A San Pietro al Tanagro cattolici e ortodossi hanno pregato insieme per la pace in Ucraina, in un incontro simbolico che ha unito comunità diverse in segno di solidarietà e speranza.
San Pietro al Tanagro: comunità cattolica e ortodossa unite per la pace in Ucraina
A San Pietro al Tanagro la comunità cattolica e quella ortodossa si sono unite nella giornata di domenica 22 febbraio nella chiesa di San Giuseppe in un momento di profonda spiritualità e umanità, inviando un messaggio chiaro contro ogni guerra.
L’iniziativa ha visto la partecipazione della Parrocchia di San Pietro apostolo, guidata da don Tony Palma, e della Chiesa ortodossa ucraina, rappresentata dall’Archimandrita Gavril Anisimov, Abate Superiore del Monastero Ortodosso dei Santi Profeta Elia, Martire Anastasio e Luca Abate in Carbone, parte dell’Arcidiocesi ortodossa Italiana nel Patriarcato Ecumenico di Costantinopoli.

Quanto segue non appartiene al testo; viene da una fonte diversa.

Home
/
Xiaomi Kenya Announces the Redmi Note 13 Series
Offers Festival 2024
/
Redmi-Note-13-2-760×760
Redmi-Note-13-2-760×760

Le due comunità religiose hanno pregato insieme per la pace in Ucraina, ricordando le vittime civili e militari del conflitto. Momenti di silenzio, canti e sguardi carichi di emozione hanno trasformato l’incontro in un gesto concreto di fratellanza, simbolo di unità e solidarietà davanti al dolore causato dalla guerra.

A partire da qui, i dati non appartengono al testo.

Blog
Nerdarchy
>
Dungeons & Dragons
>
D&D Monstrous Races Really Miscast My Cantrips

“La pace è un bene universale che non conosce barriere – ha dichiarato don Tony Palma –. Questo incontro ha dimostrato che ciò che unisce è infinitamente più grande di ciò che divide. Ringrazio l’intera comunità per aver reso questa giornata speciale, un segno di speranza per tutti.”

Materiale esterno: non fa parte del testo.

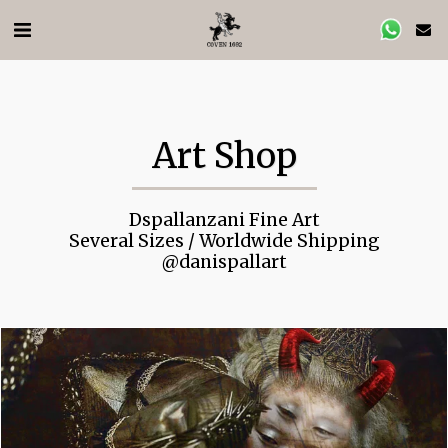
Art Shop
Dspallanzani Fine Art

 Several Sizes / Worldwide Shipping 

@danispallart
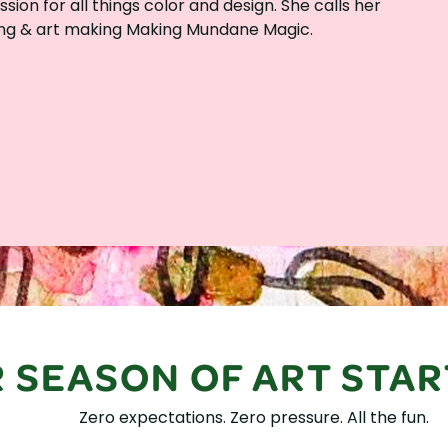
ion for all things color and design. She calls her
g & art making Making Mundane Magic.
 SEASON OF ART STAR
Zero expectations. Zero pressure. All the fun.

Anche Padre Gavril ha espresso gratitudine verso la comunità cattolica, donando a don Palma una casula realizzata a mano, simbolo del sacrificio e dell’amore di Cristo. L’iniziativa ha visto il supporto della Cooperativa Sociale Iskra, impegnata nel garantire percorsi di integrazione e tutela per le persone accolte sul territorio.